Where a line below includes the word "Cont", copy that line.

_EXERCISE DATA_
┄┄┄┄┄┄┄┄┄┄
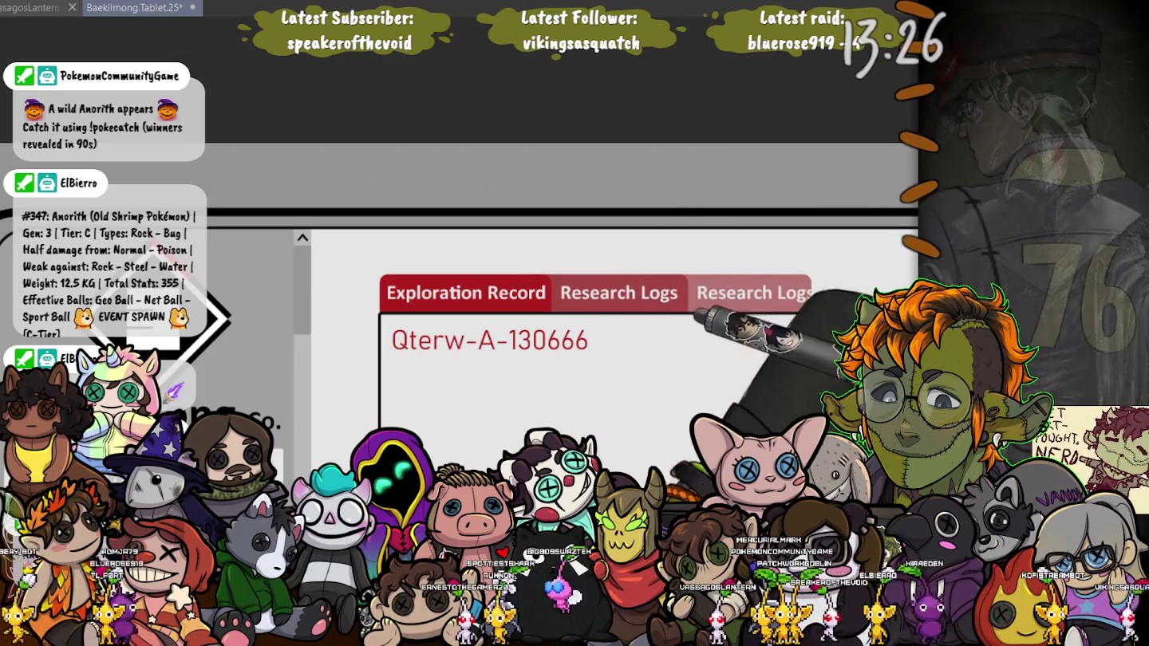
# Replace the copied label's text (typing 'Cont.') and shift the Profile label about 30 pixels right
pyautogui.press('ctrl+t')
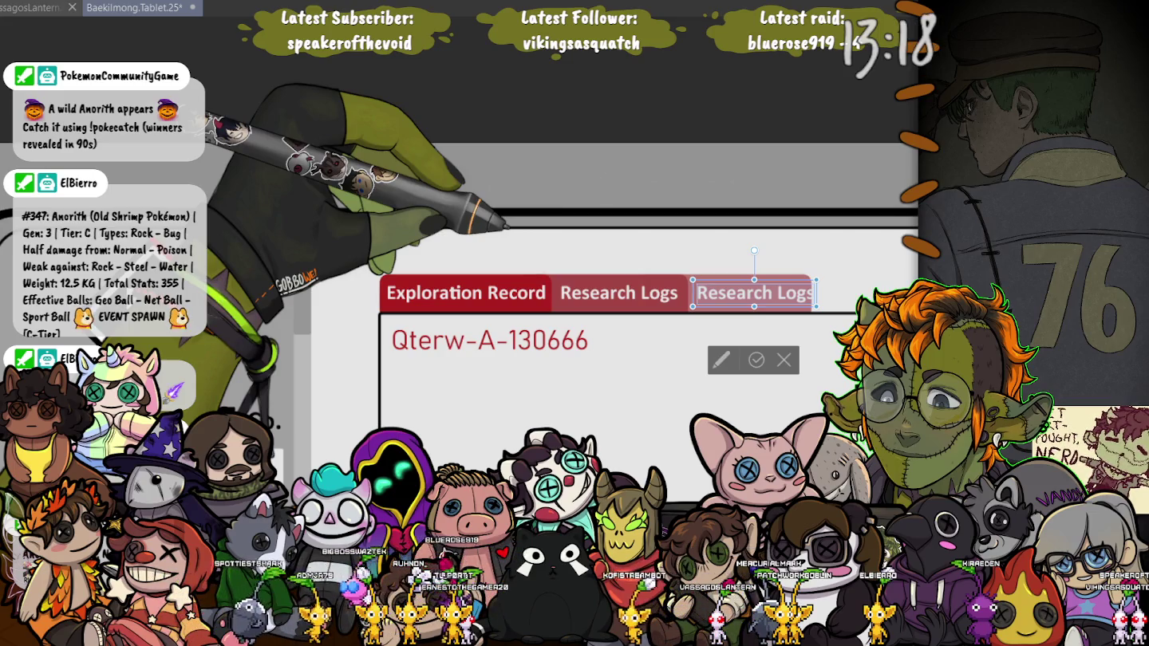
pyautogui.write('Cont.')
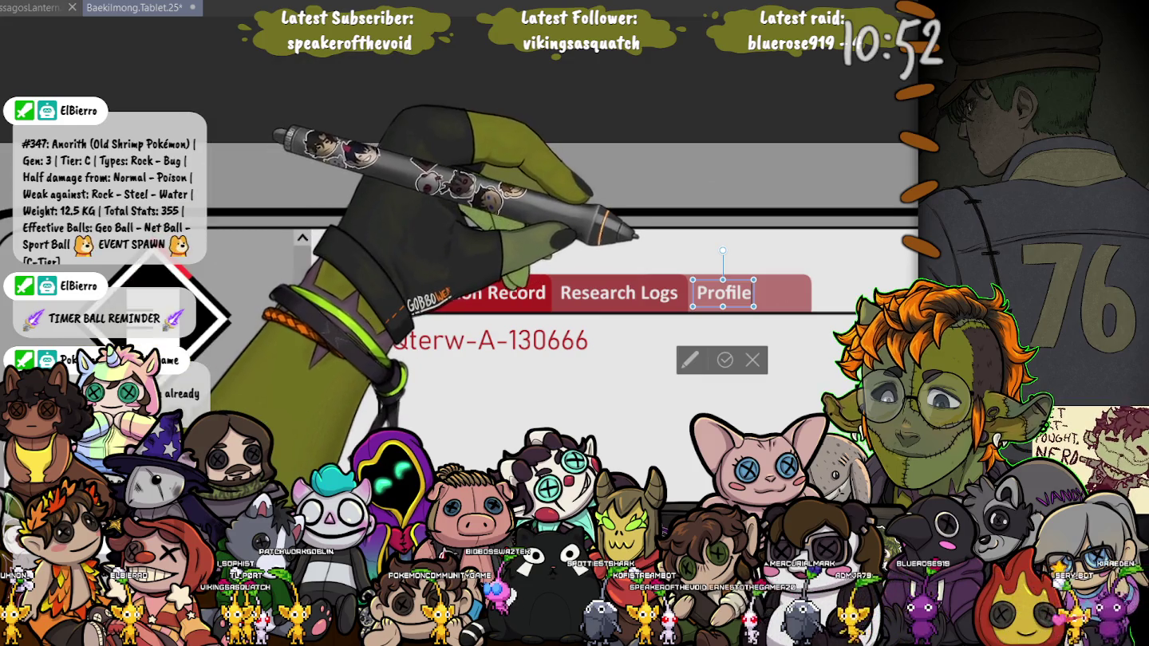
pyautogui.moveTo(723, 293); pyautogui.dragTo(747, 293)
┄┄┄┄┄┄┄┄┄┄
_RESPONSE_
# Replace the copied label's text (typing 'Cont.') and shift the Profile label about 30 pixels right
pyautogui.write('Cont.')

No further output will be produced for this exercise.